● TRY IT: Using the records provided below, locate and copy each line that contains the word "shows".

━━━━━━━━━━━━━━━━

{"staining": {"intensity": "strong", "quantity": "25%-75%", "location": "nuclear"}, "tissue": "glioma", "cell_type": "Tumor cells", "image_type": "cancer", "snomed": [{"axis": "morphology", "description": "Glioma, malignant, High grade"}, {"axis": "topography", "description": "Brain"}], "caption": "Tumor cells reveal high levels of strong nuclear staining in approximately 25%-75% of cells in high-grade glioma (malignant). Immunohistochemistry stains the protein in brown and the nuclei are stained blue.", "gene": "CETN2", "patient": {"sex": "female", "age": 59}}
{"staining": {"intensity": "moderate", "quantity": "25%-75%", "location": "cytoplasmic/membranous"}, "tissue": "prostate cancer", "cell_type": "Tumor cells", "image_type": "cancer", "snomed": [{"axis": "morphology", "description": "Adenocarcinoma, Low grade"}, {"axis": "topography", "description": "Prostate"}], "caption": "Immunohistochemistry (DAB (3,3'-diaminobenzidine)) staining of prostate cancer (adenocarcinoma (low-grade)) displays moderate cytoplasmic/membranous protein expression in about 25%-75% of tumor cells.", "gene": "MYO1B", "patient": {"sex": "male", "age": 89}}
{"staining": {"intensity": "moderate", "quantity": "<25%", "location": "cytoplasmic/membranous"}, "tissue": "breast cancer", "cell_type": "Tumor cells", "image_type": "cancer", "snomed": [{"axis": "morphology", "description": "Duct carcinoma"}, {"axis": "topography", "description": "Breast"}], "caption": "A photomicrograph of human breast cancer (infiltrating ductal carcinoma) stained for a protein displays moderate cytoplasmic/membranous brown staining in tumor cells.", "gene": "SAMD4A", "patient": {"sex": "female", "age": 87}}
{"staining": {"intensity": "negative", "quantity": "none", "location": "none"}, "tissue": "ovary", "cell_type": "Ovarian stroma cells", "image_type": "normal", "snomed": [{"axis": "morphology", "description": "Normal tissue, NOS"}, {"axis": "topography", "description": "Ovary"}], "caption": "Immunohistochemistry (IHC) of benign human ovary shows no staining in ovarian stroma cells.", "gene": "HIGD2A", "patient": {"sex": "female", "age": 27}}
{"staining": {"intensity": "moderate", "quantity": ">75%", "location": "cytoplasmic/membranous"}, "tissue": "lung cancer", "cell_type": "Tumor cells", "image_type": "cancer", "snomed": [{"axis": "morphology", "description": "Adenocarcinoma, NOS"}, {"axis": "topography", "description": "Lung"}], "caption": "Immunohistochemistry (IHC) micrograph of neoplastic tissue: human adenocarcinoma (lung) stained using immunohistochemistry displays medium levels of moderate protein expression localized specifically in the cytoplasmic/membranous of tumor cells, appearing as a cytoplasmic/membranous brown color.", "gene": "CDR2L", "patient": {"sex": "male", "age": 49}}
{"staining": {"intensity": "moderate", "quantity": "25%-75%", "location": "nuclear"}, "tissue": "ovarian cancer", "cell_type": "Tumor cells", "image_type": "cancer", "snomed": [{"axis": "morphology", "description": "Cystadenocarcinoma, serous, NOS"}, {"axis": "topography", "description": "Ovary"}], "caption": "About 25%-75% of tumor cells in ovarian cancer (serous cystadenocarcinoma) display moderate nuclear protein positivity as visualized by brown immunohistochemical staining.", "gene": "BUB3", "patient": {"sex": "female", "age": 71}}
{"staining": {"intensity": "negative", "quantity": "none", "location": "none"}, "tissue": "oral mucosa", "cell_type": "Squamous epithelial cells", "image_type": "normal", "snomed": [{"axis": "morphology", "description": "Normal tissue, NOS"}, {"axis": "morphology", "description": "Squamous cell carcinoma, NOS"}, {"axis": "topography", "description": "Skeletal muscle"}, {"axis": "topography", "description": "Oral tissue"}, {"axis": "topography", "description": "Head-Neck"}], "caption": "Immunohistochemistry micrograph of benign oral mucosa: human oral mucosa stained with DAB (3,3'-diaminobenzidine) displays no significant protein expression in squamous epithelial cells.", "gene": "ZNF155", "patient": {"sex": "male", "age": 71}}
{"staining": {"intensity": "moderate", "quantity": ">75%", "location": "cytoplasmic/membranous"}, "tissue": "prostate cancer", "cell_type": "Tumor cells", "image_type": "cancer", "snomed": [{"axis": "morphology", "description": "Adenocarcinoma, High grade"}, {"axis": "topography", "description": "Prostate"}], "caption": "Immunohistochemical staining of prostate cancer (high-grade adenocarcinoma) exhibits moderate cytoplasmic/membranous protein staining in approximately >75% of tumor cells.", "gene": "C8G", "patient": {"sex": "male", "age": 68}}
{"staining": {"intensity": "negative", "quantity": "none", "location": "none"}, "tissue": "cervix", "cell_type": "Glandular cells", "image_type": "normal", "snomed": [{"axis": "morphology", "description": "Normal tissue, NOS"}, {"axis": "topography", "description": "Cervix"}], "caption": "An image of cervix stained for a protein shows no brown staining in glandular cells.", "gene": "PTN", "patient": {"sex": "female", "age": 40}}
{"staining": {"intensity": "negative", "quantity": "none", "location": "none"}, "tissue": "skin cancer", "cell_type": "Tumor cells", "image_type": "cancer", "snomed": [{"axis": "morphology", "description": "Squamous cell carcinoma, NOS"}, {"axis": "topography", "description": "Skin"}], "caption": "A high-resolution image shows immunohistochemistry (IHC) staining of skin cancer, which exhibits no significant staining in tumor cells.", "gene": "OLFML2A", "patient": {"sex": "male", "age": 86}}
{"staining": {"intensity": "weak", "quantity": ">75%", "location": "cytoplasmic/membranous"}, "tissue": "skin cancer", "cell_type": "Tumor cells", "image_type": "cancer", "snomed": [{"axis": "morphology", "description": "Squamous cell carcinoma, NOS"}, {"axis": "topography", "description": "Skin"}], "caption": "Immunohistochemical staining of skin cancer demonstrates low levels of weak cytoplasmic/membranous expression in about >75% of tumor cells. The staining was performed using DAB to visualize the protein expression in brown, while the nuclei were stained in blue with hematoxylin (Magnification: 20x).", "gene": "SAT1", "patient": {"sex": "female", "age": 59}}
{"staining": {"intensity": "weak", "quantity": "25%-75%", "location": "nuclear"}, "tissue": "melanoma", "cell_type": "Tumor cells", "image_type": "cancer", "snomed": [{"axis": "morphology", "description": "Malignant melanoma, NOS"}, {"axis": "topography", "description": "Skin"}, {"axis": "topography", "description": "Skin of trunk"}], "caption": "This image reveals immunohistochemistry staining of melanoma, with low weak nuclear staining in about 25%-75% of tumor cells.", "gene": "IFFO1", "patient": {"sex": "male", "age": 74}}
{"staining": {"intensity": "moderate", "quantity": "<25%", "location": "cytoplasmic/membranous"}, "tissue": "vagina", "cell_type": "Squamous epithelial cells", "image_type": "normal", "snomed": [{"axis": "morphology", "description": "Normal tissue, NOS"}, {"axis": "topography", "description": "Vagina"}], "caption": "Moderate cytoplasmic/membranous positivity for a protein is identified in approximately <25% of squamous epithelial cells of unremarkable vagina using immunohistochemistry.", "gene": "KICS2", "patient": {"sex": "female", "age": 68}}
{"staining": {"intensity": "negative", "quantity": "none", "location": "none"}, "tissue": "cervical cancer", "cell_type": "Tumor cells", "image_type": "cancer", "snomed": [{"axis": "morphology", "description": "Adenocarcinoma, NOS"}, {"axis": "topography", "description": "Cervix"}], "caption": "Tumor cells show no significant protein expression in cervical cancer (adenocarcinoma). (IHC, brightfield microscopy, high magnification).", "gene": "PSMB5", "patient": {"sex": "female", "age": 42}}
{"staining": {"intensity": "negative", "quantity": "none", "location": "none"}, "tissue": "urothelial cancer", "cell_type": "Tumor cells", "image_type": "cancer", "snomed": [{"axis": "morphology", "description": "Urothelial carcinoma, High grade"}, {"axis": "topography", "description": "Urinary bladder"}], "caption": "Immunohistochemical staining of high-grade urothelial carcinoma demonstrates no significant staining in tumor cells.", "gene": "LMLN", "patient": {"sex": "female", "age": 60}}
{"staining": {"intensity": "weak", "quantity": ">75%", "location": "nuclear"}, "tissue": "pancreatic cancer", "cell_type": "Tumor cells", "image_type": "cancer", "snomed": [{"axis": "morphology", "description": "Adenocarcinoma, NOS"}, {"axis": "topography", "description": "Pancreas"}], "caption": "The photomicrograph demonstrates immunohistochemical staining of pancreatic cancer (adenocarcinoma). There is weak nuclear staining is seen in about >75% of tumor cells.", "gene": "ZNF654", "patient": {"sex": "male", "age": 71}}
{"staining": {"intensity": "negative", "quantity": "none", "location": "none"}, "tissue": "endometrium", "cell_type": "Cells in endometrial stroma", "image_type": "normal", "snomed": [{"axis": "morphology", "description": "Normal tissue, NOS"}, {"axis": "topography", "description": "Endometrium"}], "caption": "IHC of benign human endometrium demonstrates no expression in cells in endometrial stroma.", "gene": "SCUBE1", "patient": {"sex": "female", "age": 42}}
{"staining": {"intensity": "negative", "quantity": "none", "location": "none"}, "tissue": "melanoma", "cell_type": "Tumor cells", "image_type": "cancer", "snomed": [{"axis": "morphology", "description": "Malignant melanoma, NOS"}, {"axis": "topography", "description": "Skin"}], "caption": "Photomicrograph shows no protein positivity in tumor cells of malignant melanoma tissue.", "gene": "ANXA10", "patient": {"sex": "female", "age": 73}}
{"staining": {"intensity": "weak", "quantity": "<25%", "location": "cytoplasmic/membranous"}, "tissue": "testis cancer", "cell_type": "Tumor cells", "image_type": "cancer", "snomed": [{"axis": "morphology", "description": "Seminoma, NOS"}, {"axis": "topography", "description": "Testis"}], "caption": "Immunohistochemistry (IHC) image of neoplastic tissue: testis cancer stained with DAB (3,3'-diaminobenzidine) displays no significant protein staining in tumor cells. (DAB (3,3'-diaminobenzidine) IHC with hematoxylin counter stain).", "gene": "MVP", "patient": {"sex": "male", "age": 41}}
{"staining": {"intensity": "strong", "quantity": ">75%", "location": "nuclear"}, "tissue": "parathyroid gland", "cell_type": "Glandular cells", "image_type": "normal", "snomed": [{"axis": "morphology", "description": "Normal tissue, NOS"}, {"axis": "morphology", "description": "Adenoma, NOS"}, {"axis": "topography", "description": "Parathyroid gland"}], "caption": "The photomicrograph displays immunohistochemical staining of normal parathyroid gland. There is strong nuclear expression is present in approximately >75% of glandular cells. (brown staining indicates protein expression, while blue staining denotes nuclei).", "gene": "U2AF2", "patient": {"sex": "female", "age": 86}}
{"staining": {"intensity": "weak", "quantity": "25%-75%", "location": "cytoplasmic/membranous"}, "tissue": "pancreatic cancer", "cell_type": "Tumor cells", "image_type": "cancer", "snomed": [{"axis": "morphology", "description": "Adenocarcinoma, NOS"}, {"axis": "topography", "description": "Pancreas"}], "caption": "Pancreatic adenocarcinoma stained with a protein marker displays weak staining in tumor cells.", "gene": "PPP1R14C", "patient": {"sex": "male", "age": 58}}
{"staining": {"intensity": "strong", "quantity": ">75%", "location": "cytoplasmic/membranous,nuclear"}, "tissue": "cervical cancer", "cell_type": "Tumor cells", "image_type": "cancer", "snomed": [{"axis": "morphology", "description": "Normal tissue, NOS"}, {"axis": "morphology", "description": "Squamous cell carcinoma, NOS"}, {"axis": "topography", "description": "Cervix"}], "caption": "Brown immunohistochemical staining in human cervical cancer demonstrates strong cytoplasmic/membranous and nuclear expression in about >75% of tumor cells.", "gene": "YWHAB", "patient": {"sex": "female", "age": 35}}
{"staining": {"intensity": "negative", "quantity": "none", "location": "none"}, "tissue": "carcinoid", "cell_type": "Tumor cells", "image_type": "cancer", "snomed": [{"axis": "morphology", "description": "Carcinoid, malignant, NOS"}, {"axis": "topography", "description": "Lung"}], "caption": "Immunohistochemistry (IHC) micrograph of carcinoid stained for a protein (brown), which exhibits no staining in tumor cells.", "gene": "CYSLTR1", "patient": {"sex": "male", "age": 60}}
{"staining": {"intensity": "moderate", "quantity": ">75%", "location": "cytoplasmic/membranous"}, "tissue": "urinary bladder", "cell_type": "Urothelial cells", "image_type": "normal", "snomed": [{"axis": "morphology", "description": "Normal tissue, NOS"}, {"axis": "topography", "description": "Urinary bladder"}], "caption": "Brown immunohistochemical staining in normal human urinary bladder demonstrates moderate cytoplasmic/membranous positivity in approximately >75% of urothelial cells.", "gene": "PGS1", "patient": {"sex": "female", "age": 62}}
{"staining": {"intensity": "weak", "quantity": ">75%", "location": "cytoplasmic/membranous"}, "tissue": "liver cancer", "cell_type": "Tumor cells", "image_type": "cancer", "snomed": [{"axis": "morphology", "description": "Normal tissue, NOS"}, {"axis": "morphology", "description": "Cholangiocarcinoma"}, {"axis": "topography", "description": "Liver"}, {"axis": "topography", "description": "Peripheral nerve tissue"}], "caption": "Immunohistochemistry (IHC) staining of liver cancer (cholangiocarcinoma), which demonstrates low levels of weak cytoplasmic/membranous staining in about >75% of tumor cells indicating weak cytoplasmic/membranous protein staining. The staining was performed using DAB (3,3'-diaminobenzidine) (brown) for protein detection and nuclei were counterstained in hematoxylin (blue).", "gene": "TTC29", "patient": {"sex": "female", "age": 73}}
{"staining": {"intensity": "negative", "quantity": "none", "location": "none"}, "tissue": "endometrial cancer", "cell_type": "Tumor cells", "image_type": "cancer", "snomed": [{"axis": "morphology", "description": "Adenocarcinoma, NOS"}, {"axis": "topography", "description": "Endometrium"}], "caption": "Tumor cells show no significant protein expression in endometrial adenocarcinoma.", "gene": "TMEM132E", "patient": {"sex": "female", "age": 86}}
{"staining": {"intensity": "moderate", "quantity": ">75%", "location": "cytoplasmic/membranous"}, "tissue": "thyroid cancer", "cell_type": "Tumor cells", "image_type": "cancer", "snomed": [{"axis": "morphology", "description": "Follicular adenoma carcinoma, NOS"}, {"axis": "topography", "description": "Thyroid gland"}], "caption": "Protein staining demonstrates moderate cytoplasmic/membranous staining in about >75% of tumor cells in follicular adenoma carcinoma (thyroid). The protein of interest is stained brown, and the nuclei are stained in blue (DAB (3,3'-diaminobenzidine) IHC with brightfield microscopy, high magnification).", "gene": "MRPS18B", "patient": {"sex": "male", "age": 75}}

━━━━━━━━━━━━━━━━

● ANSWER SECTION:
{"staining": {"intensity": "negative", "quantity": "none", "location": "none"}, "tissue": "ovary", "cell_type": "Ovarian stroma cells", "image_type": "normal", "snomed": [{"axis": "morphology", "description": "Normal tissue, NOS"}, {"axis": "topography", "description": "Ovary"}], "caption": "Immunohistochemistry (IHC) of benign human ovary shows no staining in ovarian stroma cells.", "gene": "HIGD2A", "patient": {"sex": "female", "age": 27}}
{"staining": {"intensity": "negative", "quantity": "none", "location": "none"}, "tissue": "cervix", "cell_type": "Glandular cells", "image_type": "normal", "snomed": [{"axis": "morphology", "description": "Normal tissue, NOS"}, {"axis": "topography", "description": "Cervix"}], "caption": "An image of cervix stained for a protein shows no brown staining in glandular cells.", "gene": "PTN", "patient": {"sex": "female", "age": 40}}
{"staining": {"intensity": "negative", "quantity": "none", "location": "none"}, "tissue": "skin cancer", "cell_type": "Tumor cells", "image_type": "cancer", "snomed": [{"axis": "morphology", "description": "Squamous cell carcinoma, NOS"}, {"axis": "topography", "description": "Skin"}], "caption": "A high-resolution image shows immunohistochemistry (IHC) staining of skin cancer, which exhibits no significant staining in tumor cells.", "gene": "OLFML2A", "patient": {"sex": "male", "age": 86}}
{"staining": {"intensity": "negative", "quantity": "none", "location": "none"}, "tissue": "melanoma", "cell_type": "Tumor cells", "image_type": "cancer", "snomed": [{"axis": "morphology", "description": "Malignant melanoma, NOS"}, {"axis": "topography", "description": "Skin"}], "caption": "Photomicrograph shows no protein positivity in tumor cells of malignant melanoma tissue.", "gene": "ANXA10", "patient": {"sex": "female", "age": 73}}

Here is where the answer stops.